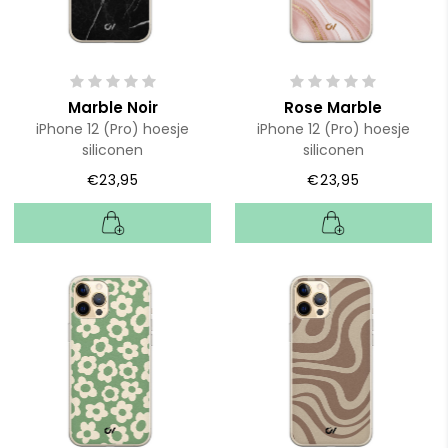
Marble Noir
Rose Marble
iPhone 12 (Pro) hoesje
iPhone 12 (Pro) hoesje
siliconen
siliconen
€23,95
€23,95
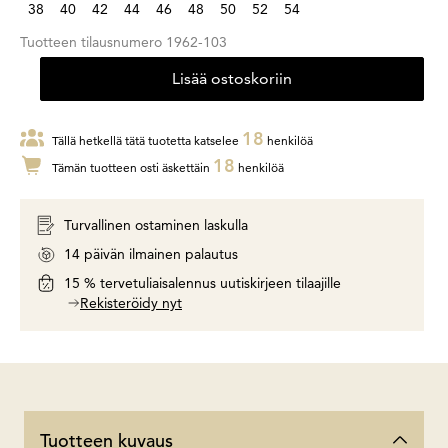
38
40
42
44
46
48
50
52
54
Tuotteen tilausnumero
1962-103
Lisää ostoskoriin
18
Tällä hetkellä tätä tuotetta katselee
henkilöä
18
Tämän tuotteen osti äskettäin
henkilöä
Turvallinen ostaminen laskulla
14 päivän ilmainen palautus
15 % tervetuliaisalennus uutiskirjeen tilaajille
Rekisteröidy nyt
Tuotteen kuvaus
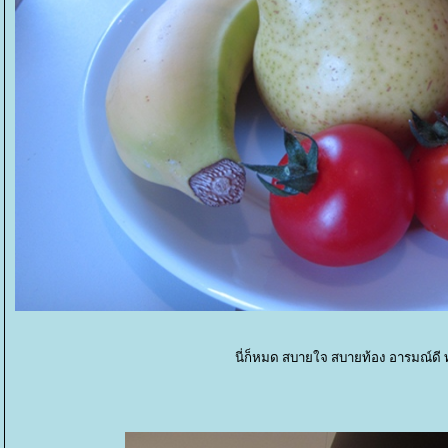
นี่ก็หมด สบายใจ สบายท้อง อารมณ์ดี ทั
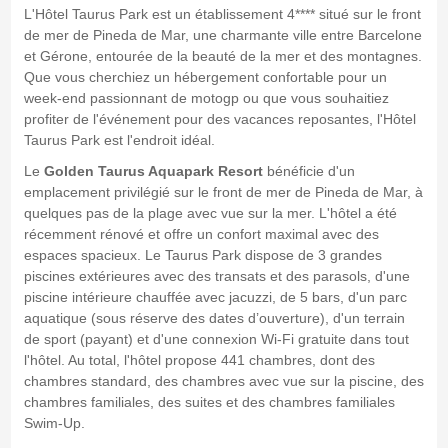
L'Hôtel Taurus Park est un établissement 4**** situé sur le front
de mer de Pineda de Mar, une charmante ville entre Barcelone
et Gérone, entourée de la beauté de la mer et des montagnes.
Que vous cherchiez un hébergement confortable pour un
week-end passionnant de motogp ou que vous souhaitiez
profiter de l'événement pour des vacances reposantes, l'Hôtel
Taurus Park est l'endroit idéal.
Le
Golden Taurus Aquapark Resort
bénéficie d'un
emplacement privilégié sur le front de mer de Pineda de Mar, à
quelques pas de la plage avec vue sur la mer. L'hôtel a été
récemment rénové et offre un confort maximal avec des
espaces spacieux. Le Taurus Park dispose de 3 grandes
piscines extérieures avec des transats et des parasols, d'une
piscine intérieure chauffée avec jacuzzi, de 5 bars, d'un parc
aquatique (sous réserve des dates d’ouverture), d'un terrain
de sport (payant) et d'une connexion Wi-Fi gratuite dans tout
l'hôtel. Au total, l'hôtel propose 441 chambres, dont des
chambres standard, des chambres avec vue sur la piscine, des
chambres familiales, des suites et des chambres familiales
Swim-Up.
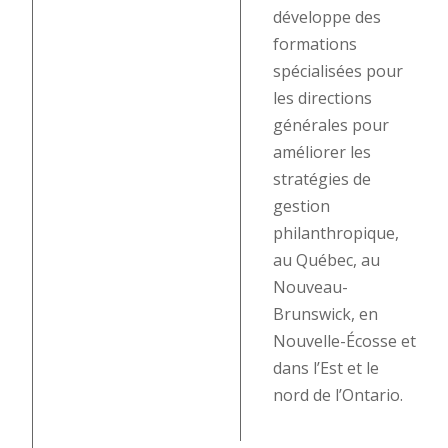
développe des
formations
spécialisées pour
les directions
générales pour
améliorer les
stratégies de
gestion
philanthropique,
au Québec, au
Nouveau-
Brunswick, en
Nouvelle-Écosse et
dans l’Est et le
nord de l’Ontario.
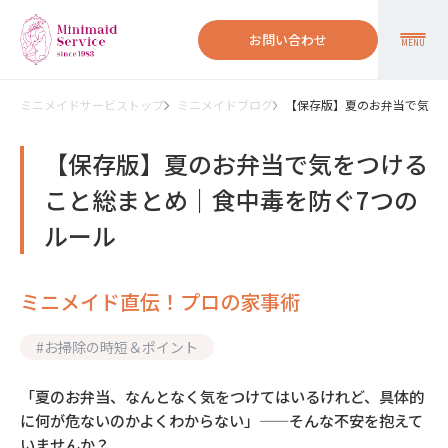
お問い合わせ
MENU
ミニメイドサービストップ
ミニメイドブログ
【保存版】夏のお弁当で気を
【保存版】夏のお弁当で気をつける
こと総まとめ｜食中毒を防ぐ7つの
ルール
ミニメイド直伝！プロの家事術
#
お掃除の時短＆ポイント
「夏のお弁当、なんとなく気をつけてはいるけれど、具体的
に何が危ないのかよくわからない」——そんな不安を抱えて
いませんか？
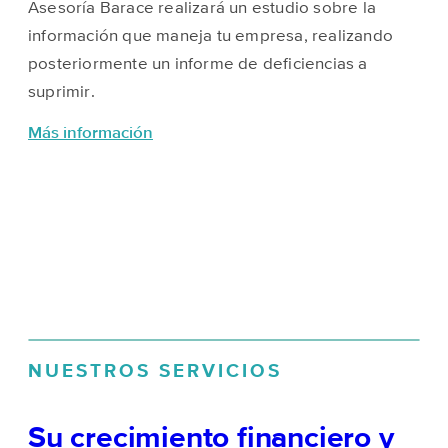
Asesoría Barace realizará un estudio sobre la
información que maneja tu empresa, realizando
posteriormente un informe de deficiencias a
suprimir.
Más información
NUESTROS SERVICIOS
Su crecimiento financiero y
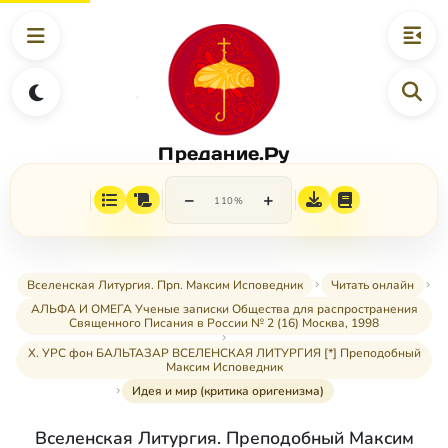
Предание.Ру
−
+
110%
Вселенская Литургия. Прп. Максим Исповедник
Читать онлайн
АЛЬФА И ОМЕГА Ученые записки Общества для распространения
Священного Писания в России № 2 (16) Москва, 1998
X. УРС фон БАЛЬТАЗАР ВСЕЛЕНСКАЯ ЛИТУРГИЯ [*] Преподобный
Максим Исповедник
Идея и мир (критика оригенизма)
Вселенская Литургия. Преподобный Максим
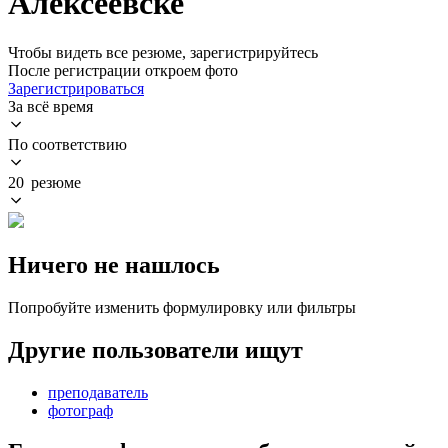
Алексеевске
Чтобы видеть все резюме, зарегистрируйтесь
После регистрации откроем фото
Зарегистрироваться
За всё время
По соответствию
20 резюме
Ничего не нашлось
Попробуйте изменить формулировку или фильтры
Другие пользователи ищут
преподаватель
фотограф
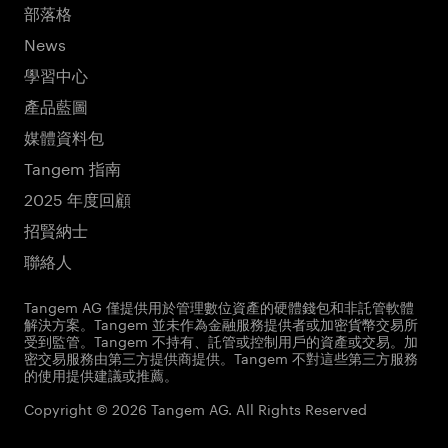
部落格
News
學習中心
產品藍圖
媒體資料包
Tangem 指南
2025 年度回顧
招賢納士
聯絡人
Tangem AG 僅提供用於管理數位資產的硬體錢包和非託管軟體
解決方案。Tangem 並未作為金融服務提供者或加密貨幣交易所
受到監管。Tangem 不持有、託管或控制用戶的資產或交易。加
密交易服務由第三方提供商提供。Tangem 不對這些第三方服務
的使用提供建議或推薦。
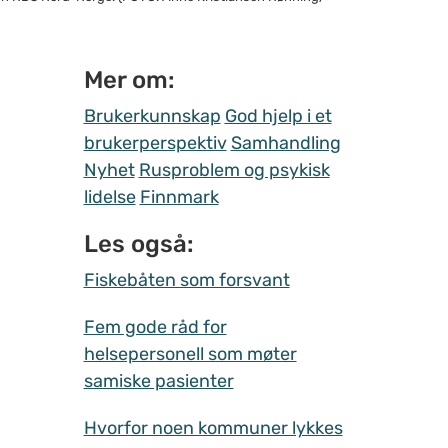
Mer om:
Brukerkunnskap
God hjelp i et
brukerperspektiv
Samhandling
Nyhet
Rusproblem og psykisk
lidelse
Finnmark
Les også:
Fiskebåten som forsvant
Fem gode råd for
helsepersonell som møter
samiske pasienter
Hvorfor noen kommuner lykkes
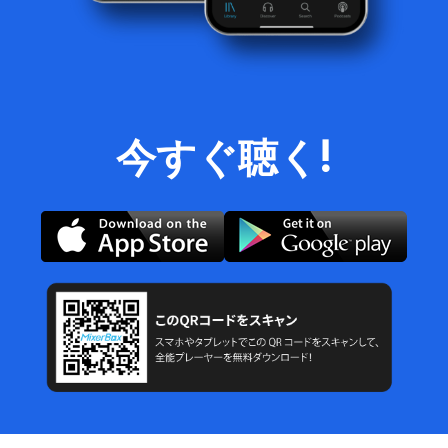
今すぐ聴く!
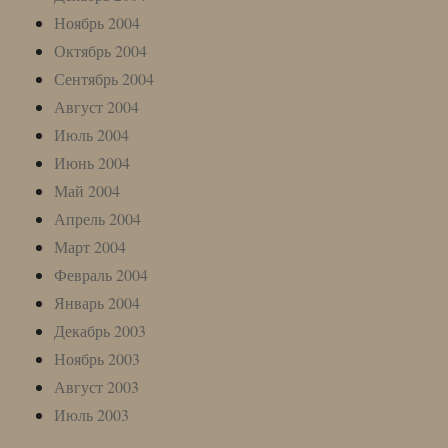
Ноябрь 2004
Октябрь 2004
Сентябрь 2004
Август 2004
Июль 2004
Июнь 2004
Май 2004
Апрель 2004
Март 2004
Февраль 2004
Январь 2004
Декабрь 2003
Ноябрь 2003
Август 2003
Июль 2003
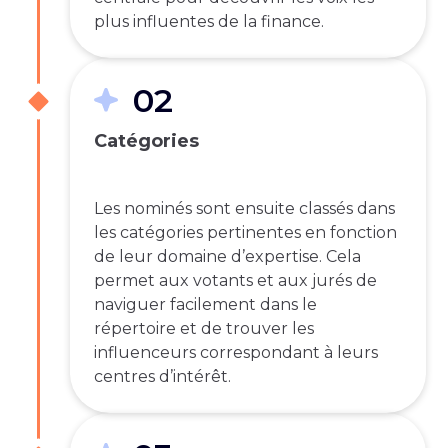
plus influentes de la finance.
02
Catégories
Les nominés sont ensuite classés dans
les catégories pertinentes en fonction
de leur domaine d’expertise. Cela
permet aux votants et aux jurés de
naviguer facilement dans le
répertoire et de trouver les
influenceurs correspondant à leurs
centres d’intérêt.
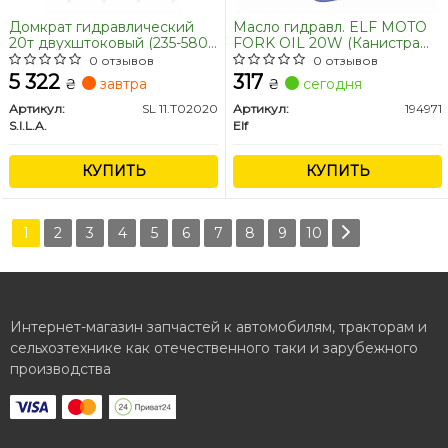
Домкрат гидравлический
Масло гидравл. ELF MOTO
20т двухштоковый (235-580
FORK OIL 20W (Канистра
мм) (пр-во S.I.L.A. AC)
0.5л) для вилок и
0 отзывов
0 отзывов
амортизаторов
5 322
317
₴
завтра
₴
сегодня
Артикул:
SL 11.T02020
Артикул:
194971
S.I.L.A.
Elf
КУПИТЬ
КУПИТЬ
1
2
3
4
5
6
7
8
9
10
Интернет-магазин запчастей к автомобилям, тракторам и
сельхозтехнике как отечественного таки и зарубежного
производства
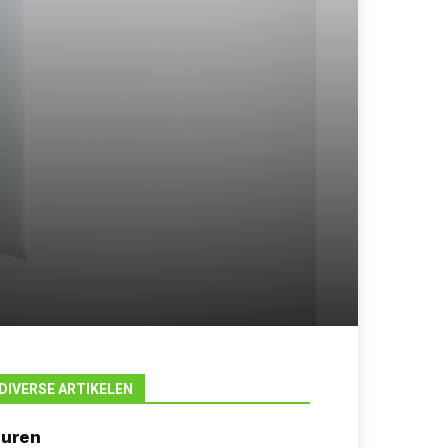
DIVERSE ARTIKELEN
uren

────────────────────────────────────────

● WHAT THE EXERCISE ASKS: Go to the line above that contains "posteriormente un informe de deficiencias a" and reproduce everything exactly from there through the line that contains "Алексеевске", leaving out the pictures.

● WORKED SOLUTION:
posteriormente un informe de deficiencias a
suprimir.
Más información
NUESTROS SERVICIOS
Su crecimiento financiero y
Предание.Ру
−
+
110%
Вселенская Литургия. Прп. Максим Исповедник
Читать онлайн
АЛЬФА И ОМЕГА Ученые записки Общества для распространения
Священного Писания в России № 2 (16) Москва, 1998
X. УРС фон БАЛЬТАЗАР ВСЕЛЕНСКАЯ ЛИТУРГИЯ [*] Преподобный
Максим Исповедник
Идея и мир (критика оригенизма)
Вселенская Литургия. Преподобный Максим
Алексеевске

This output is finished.